Bagging Accuracy: 0.78, F1 Score: 0.79
Pasting Accuracy: 0.78, F1 Score: 0.79


- Random Forests

In [6]:
#your code here

# Librerías para Random Forest
from sklearn.ensemble import RandomForestClassifier

# Random Forest
rf = RandomForestClassifier(n_estimators=100, random_state=42)
rf.fit(X_train, y_train)
y_pred_rf = rf.predict(X_test)

# Evaluación Random Forest
rf_accuracy = accuracy_score(y_test, y_pred_rf)
rf_f1 = f1_score(y_test, y_pred_rf)
print(f"Random Forest Accuracy: {rf_accuracy:.2f}, F1 Score: {rf_f1:.2f}")


Random Forest Accuracy: 0.79, F1 Score: 0.79


- Gradient Boosting

In [7]:
#your code here

# Librerías para Gradient Boosting
from sklearn.ensemble import GradientBoostingClassifier

# Gradient Boosting
gb = GradientBoostingClassifier(n_estimators=100, random_state=42)
gb.fit(X_train, y_train)
y_pred_gb = gb.predict(X_test)

# Evaluación Gradient Boosting
gb_accuracy = accuracy_score(y_test, y_pred_gb)
gb_f1 = f1_score(y_test, y_pred_gb)
print(f"Gradient Boosting Accuracy: {gb_accuracy:.2f}, F1 Score: {gb_f1:.2f}")

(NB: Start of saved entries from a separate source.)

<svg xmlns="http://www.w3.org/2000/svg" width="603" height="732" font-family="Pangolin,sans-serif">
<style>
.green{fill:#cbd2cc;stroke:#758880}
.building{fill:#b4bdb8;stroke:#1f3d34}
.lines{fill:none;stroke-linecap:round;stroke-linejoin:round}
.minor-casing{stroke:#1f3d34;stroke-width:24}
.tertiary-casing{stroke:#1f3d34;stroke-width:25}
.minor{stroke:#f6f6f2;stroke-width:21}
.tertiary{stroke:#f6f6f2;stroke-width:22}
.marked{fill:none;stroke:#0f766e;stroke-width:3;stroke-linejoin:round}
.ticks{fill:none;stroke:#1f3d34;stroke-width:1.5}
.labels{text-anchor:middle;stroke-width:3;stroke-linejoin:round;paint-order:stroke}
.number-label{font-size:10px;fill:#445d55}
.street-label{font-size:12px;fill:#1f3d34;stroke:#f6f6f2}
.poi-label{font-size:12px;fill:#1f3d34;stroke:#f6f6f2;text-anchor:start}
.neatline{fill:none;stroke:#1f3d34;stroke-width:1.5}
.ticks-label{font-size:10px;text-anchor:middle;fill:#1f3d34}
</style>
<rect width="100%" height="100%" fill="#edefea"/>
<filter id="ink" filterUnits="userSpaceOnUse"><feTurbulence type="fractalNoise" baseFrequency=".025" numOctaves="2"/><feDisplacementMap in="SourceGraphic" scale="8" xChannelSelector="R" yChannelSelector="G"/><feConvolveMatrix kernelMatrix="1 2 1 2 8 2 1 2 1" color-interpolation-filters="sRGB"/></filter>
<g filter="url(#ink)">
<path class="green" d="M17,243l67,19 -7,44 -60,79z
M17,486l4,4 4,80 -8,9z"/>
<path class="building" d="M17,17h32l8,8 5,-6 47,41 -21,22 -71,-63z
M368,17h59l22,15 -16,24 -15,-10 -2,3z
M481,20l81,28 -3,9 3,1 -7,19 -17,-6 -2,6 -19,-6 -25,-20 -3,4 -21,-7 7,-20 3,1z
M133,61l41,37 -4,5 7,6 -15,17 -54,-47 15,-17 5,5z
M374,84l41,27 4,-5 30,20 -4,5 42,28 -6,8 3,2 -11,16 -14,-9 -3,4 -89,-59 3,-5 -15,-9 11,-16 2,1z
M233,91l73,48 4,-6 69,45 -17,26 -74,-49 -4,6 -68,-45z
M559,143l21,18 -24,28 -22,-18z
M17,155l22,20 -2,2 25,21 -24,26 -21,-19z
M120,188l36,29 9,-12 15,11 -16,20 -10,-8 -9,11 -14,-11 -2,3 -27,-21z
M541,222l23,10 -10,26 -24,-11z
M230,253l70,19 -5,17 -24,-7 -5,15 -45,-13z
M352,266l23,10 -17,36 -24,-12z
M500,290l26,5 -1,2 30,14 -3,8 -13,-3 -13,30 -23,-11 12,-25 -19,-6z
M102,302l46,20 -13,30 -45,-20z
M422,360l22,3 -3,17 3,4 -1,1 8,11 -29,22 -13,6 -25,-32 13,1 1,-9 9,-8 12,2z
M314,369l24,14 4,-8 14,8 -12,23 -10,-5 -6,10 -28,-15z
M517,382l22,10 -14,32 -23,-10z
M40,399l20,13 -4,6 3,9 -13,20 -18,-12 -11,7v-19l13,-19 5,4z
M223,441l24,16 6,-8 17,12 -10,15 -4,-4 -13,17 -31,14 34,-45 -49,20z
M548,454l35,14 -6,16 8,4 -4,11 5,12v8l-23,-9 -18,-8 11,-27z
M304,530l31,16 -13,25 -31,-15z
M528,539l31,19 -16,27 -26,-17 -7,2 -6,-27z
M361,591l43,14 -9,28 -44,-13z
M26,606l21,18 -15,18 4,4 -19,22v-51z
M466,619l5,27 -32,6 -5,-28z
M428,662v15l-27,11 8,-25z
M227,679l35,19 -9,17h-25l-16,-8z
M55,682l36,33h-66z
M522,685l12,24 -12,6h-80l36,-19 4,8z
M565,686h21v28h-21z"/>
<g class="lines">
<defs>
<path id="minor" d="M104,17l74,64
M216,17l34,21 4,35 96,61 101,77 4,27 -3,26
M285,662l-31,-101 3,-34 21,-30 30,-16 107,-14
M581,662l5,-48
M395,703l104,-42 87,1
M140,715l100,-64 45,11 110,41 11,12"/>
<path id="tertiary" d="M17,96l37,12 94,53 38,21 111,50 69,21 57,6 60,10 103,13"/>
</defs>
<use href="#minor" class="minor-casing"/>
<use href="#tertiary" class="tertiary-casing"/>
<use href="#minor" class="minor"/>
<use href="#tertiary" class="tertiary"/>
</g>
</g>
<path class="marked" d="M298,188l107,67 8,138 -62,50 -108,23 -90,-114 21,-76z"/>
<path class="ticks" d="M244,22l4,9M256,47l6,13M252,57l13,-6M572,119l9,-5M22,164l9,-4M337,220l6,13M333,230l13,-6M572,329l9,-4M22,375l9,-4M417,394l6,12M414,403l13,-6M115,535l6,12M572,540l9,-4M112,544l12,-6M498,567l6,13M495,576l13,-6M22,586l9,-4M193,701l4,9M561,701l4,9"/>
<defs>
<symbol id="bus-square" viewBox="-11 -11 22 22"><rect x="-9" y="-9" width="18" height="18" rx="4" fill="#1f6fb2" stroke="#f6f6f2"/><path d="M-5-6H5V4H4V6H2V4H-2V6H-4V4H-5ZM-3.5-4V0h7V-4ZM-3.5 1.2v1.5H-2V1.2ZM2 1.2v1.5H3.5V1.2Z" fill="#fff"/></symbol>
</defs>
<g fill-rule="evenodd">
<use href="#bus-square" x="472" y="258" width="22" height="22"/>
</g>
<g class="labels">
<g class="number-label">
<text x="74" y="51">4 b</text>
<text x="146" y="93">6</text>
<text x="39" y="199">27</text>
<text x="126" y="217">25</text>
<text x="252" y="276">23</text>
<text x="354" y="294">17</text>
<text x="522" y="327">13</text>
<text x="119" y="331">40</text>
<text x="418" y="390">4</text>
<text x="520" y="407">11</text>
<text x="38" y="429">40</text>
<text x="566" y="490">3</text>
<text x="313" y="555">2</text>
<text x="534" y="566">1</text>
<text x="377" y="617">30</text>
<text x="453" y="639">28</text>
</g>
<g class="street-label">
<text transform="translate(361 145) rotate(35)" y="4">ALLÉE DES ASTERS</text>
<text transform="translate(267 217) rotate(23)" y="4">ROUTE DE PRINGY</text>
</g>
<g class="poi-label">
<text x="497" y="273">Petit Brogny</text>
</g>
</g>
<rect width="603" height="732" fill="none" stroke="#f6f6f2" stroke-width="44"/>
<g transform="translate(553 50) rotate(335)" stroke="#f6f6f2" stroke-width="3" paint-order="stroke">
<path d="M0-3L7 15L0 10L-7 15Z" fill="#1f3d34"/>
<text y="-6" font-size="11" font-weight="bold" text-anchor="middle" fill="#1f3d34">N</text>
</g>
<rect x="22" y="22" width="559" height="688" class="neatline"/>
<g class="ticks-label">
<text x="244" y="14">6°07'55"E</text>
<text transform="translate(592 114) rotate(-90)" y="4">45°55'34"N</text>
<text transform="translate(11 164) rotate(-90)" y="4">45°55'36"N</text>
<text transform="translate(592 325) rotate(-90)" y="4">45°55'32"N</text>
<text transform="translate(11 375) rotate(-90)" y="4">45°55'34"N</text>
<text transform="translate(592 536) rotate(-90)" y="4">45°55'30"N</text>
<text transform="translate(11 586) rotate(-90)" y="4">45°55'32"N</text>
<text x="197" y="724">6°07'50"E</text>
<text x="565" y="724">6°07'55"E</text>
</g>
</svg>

Gradient Boosting Accuracy: 0.79, F1 Score: 0.80


- Adaptive Boosting

In [11]:
#your code here

# Usar el algoritmo SAMME en lugar de SAMME.R
ada = AdaBoostClassifier(n_estimators=100, algorithm='SAMME', random_state=42)
ada.fit(X_train, y_train)
y_pred_ada = ada.predict(X_test)

# Evaluación AdaBoost
ada_accuracy = accuracy_score(y_test, y_pred_ada)
ada_f1 = f1_score(y_test, y_pred_ada)
print(f"AdaBoost (SAMME) Accuracy: {ada_accuracy:.2f}, F1 Score: {ada_f1:.2f}")


AdaBoost (SAMME) Accuracy: 0.77, F1 Score: 0.77


Which model is the best and why?

#comment here

Based on the results of the exercise, Gradient Boosting turned out to be the best performing model, achieving an accuracy of 0.79 and an F1 score of 0.80, which are the highest among all the models tested.